Vous chantiez également un Requiem en mai dernier, celui de Verdi à Montpellier. Comment s'est passé le travail avec le chef Michael Schønwandt ?
C'était incroyable, j'ai eu la chance de tomber sur un chef en or. C'était la première fois qu'il dirigeait cette œuvre, c'était donc une première pour nous deux ! Le Requiem de Verdi est une œuvre que je voulais chanter, depuis que j'ai commencé à chanter. C'est une très belle musique et Verdi sied beaucoup à ma voix. J'espère en chanter beaucoup durant ma carrière. Ma voix est en train de me mener de plus en plus vers lui. La ligne de mezzo du Requiem m'y prépare aussi bien : elle est intense et très présente. C'est une très belle opportunité que m'a donnée l'Opéra de Montpellier.
Quels seront les moments forts de votre saison, outre Guercœur ?
Je vais avoir le plaisir de chanter à nouveau du tchèque : je serai Jezibaba, la sorcière dans Rusalka à Nice en janvier prochain, avec des metteurs en scène que je connais : le collectif Clarac-Deloeuil avec qui nous avions fait La Mort à Venise à l'Opéra National du Rhin.
Peu avant, je vais avoir l'occasion de faire mes débuts en Adalgisa, avec le maestro Muti à Milan et Ravenne. C'est incroyable de travailler avec une telle légende, qui a travaillé avec les plus grands, qui a une connaissance encyclopédique du répertoire. J'avais auditionné, pour ce rôle, devant la femme du maestro et le Directeur du Festival de Ravenna, c'est ainsi qu'ils m'ont recommandée.
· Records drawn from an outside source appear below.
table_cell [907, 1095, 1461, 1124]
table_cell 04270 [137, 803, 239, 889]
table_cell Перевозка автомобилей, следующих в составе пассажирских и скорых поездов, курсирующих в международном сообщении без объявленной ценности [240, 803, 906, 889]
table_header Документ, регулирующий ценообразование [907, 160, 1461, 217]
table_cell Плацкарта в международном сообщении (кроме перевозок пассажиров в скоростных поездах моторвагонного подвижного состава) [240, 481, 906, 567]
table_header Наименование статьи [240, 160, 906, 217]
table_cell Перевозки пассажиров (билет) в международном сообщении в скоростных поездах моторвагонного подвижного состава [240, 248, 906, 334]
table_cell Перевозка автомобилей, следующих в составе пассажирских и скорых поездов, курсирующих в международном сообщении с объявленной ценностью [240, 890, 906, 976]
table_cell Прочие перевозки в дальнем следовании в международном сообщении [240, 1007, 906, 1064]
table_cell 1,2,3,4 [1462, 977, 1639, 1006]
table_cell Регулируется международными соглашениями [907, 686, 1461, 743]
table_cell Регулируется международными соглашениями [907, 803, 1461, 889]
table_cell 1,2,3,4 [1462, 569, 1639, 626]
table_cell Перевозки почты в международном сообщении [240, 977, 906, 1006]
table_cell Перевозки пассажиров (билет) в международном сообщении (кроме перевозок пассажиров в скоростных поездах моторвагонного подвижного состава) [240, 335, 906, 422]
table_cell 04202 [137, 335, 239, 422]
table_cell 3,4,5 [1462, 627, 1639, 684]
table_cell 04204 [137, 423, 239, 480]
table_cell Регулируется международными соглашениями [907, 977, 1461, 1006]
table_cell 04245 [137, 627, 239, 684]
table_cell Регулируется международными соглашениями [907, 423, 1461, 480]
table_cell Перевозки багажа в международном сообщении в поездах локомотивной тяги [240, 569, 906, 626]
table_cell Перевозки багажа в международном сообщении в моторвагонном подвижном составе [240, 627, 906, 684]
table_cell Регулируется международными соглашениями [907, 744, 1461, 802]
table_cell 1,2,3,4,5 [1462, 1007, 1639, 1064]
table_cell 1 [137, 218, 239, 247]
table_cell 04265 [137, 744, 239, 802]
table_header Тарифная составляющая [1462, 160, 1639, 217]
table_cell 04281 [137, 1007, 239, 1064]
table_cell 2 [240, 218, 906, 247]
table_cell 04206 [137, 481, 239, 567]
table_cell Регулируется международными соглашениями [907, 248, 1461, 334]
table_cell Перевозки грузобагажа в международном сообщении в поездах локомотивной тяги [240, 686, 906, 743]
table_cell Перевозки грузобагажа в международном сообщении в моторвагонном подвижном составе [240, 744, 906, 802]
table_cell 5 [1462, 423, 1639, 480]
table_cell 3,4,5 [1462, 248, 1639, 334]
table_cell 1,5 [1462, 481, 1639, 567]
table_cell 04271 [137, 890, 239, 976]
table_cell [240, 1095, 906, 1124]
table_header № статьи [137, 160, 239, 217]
Comment choisissez-vous et acceptez-vous les concerts qui vous sont proposés ?
Je me renseigne, je regarde la partition, ce qui est la base pour être sûre de ne pas faire de bêtise au niveau du choix et ensuite j'en parle avec mon professeur de chant ainsi que mon agent, Dominique Riber. J'ai beaucoup de chance de les avoir à mes côtés.
Il faut que le projet me parle vraiment (un projet comme celui de Bartabas ou de Guercœur m'intéressent immédiatement, et sans parler de la fidélité à la maison qu'est l'Opéra du Rhin : elle restera toujours pour moi la première maison où j'ai chanté et c'est une scène très prestigieuse, sans parler de ses merveilleuses villes).